The Police Service is doing a “good job in difficult circumstances” but should not be left to “pick up the pieces of a broken mental health system”, an official report said.

The report from Her Majesty’s Inspectorate of Constabulary and Fire & Rescue Services said there needs to be a “radical re-think” to find a solution to the national crisis.

HM Inspector of Constabulary Zoë Bellingham, author of Policing and Mental Health: Picking Up the Pieces, said: “Police officers naturally want to respond and do their best to support vulnerable people when they ask for help. And we found that police officers respond to those with mental health problems with care and compassion.

“But we cannot expect the police to pick up the pieces of a broken mental health system.

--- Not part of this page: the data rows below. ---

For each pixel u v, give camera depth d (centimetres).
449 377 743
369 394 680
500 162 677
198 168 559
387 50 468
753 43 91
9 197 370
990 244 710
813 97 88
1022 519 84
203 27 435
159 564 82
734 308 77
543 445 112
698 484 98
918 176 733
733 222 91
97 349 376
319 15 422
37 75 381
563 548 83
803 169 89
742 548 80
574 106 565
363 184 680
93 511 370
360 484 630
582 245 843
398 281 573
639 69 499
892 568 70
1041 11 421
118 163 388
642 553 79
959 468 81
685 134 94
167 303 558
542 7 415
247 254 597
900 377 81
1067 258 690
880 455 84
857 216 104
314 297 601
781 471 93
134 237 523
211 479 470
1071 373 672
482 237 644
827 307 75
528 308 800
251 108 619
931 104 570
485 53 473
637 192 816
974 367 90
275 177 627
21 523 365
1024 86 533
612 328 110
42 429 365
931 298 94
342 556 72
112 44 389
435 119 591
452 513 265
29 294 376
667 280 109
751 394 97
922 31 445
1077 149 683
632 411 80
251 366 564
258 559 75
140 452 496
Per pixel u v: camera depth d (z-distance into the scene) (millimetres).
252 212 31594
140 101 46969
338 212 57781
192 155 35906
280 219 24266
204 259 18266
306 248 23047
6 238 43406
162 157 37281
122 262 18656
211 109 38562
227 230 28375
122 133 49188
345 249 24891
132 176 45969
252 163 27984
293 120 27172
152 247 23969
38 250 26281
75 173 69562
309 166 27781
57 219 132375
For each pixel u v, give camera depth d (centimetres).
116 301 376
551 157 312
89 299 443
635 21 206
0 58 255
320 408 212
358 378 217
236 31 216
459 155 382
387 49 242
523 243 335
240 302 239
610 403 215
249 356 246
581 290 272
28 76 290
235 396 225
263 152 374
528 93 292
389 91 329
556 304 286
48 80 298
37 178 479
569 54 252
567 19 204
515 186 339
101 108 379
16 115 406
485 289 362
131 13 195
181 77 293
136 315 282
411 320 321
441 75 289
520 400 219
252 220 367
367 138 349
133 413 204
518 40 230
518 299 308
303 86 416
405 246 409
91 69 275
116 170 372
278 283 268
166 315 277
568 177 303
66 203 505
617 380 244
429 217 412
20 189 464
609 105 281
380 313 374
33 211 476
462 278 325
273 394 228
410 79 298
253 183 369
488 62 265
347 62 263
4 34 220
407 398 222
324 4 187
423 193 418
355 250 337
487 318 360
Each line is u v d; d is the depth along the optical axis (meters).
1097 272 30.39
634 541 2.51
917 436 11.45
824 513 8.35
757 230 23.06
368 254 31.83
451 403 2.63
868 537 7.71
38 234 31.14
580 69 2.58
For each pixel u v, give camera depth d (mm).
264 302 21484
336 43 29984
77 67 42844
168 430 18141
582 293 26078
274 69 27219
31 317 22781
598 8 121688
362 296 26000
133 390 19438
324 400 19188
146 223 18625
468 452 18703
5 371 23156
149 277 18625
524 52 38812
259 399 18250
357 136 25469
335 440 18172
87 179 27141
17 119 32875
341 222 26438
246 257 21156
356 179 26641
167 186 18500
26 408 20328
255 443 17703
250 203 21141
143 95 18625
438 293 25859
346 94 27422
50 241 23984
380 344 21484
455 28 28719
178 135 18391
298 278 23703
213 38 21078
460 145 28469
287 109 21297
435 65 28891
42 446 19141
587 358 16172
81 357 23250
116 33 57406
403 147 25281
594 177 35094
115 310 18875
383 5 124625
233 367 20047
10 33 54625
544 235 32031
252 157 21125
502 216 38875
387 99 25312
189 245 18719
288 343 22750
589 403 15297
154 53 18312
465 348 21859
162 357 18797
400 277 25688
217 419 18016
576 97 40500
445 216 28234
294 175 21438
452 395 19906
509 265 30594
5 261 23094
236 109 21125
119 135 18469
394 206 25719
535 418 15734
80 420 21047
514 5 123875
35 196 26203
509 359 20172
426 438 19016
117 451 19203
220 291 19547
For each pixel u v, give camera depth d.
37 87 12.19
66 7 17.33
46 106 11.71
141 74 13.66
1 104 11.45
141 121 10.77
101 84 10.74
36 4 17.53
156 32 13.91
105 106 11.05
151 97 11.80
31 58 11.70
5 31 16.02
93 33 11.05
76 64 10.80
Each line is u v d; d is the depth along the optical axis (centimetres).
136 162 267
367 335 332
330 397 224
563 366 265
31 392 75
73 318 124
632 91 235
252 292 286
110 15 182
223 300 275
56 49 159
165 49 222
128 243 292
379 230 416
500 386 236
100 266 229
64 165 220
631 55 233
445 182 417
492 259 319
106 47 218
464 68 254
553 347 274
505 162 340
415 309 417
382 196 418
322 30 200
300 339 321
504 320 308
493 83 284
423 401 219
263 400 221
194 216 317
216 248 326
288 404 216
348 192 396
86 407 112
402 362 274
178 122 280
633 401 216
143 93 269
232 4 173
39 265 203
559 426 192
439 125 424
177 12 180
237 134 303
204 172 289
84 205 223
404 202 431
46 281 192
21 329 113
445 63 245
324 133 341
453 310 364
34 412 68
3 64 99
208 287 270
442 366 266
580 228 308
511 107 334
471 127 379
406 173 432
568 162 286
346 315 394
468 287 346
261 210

Over-stretched and all-too-often overwhelmed police officers can’t always respond appropriately, and people in mental health crisis don’t always get the help they need.”

She said the HMICFRS had “grave concerns” about the amount of times police officers are expected to resolve mental health problems, and called for “fundamental change”.

The report found that demand on the police service is increasing, despite the fact that just 2% of people surveyed felt it was the police’s responsibility to respond to mental health calls.

Meanwhile, 70% of respondents felt it was the main responsibility of the health services to deal with people with mental health problems.

The report found strong leadership and governance on mental health across most forces. And it said officers had a good understanding of how to respond to those with mental health problems. Feedback from partner organisations recognised the empathy officers showed.

She added: “People in crisis with mental health problems need expert support – support that can’t be carried out in the back of a police car or by locking them into a police cell.

“All too often, the system is failing people when they most need help. This is not a problem that the police alone can solve. Other services need to stop relying on the 24/7 availability of the police.”